# Acceleration of a falling Ball

1. Nov 27, 2008

### ahrog

1. The problem statement, all variables and given/known data
A flash photograph of two tennis balls released simultaneously is taken. One is projected horizontally, and the other one is dropped from rest. The light flashes occur ever 0.2 seconds, and each box represents a distance of 0.4 s (they gave a graph...I can't get it on the computer, but I can get all the other details)

For the vertical ball:
Time (s) l vertical distance (m)
0 l 0
0.2 l 0.1
0.4 l 0.7
0.6 l 1.5
0.8 l 2.6
1.0 l 4.0

What is the vertical acceleration of the tennis ball?

2. Relevant equations
y= vyt + 1/2gt2
(<an equation my textbook gave me)
v=u+at (<this is an equation someone on this forum gave me)
possibly a=(vf-vi)/t

3. The attempt at a solution
I'm not quite sure how to go about this.
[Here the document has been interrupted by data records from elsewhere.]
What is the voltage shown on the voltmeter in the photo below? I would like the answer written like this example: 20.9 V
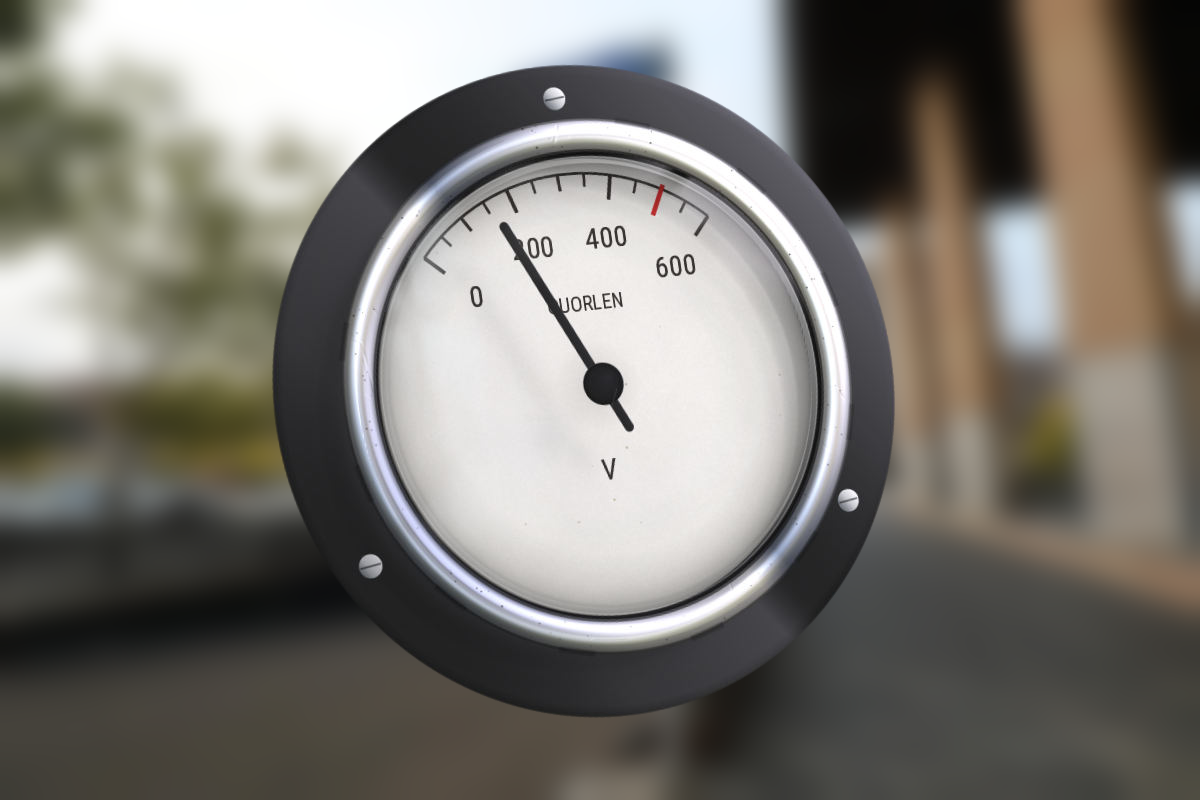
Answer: 150 V
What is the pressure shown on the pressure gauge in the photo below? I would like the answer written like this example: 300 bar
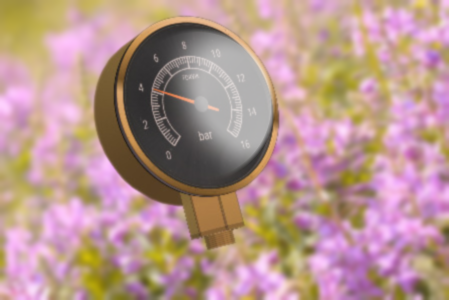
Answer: 4 bar
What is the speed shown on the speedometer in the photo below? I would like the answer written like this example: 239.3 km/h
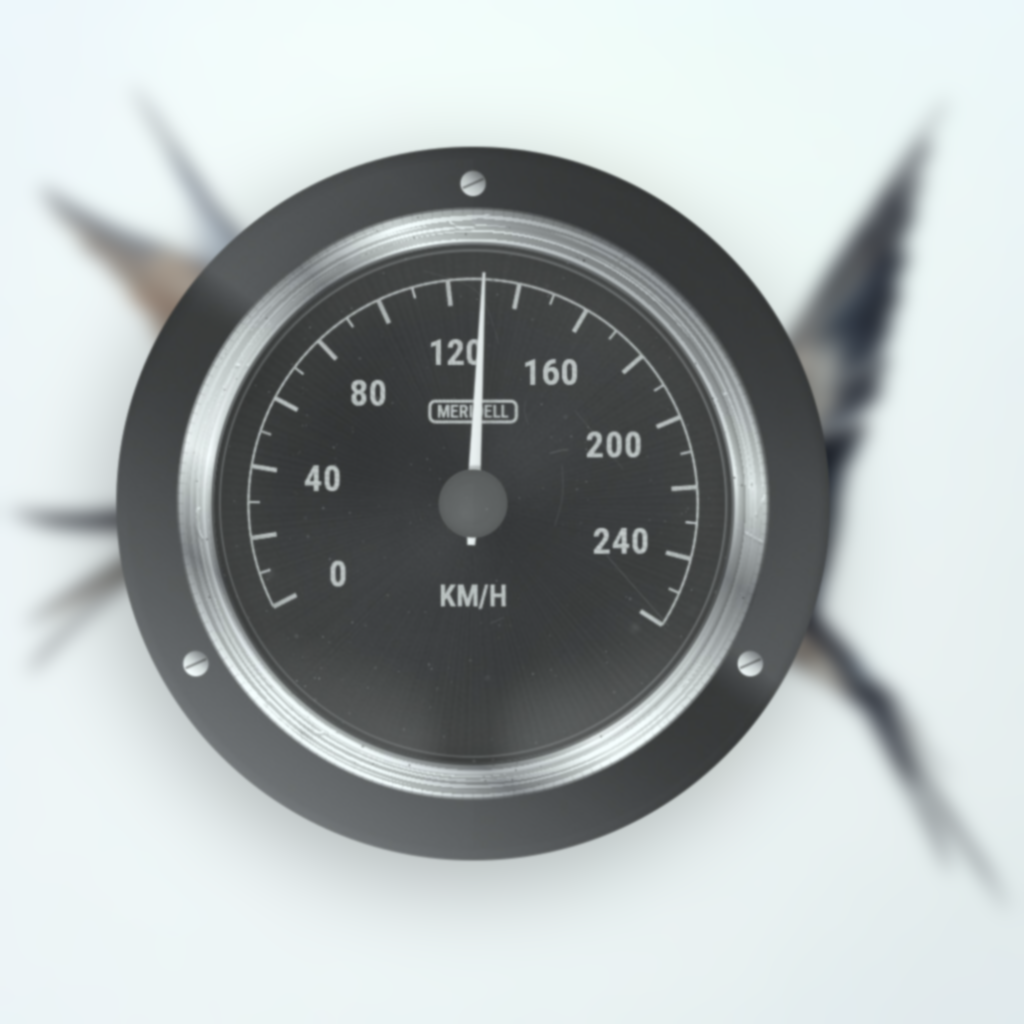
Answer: 130 km/h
Any tips would be appreciated! I was thinking that maybe I have to find the velocity using the first equation, then put it into the acceleration formula. If I did that, I would end up with -0.9m/s2.

Is this right?

2. Nov 28, 2008

### Mentallic

Use the formula $$s=ut+\frac{1}{2}at^2$$

thus $$a=\frac{2(s-ut)}{t^2}$$

where:
s = displacement (vertical position)
u = initial velocity
t = time
a = acceleration (due to gravity)

Using the data for the 1 second flash (longest time from drop) would most likely give you the closest real answer to the gravity. Testing for every interval of data will increase your reliability.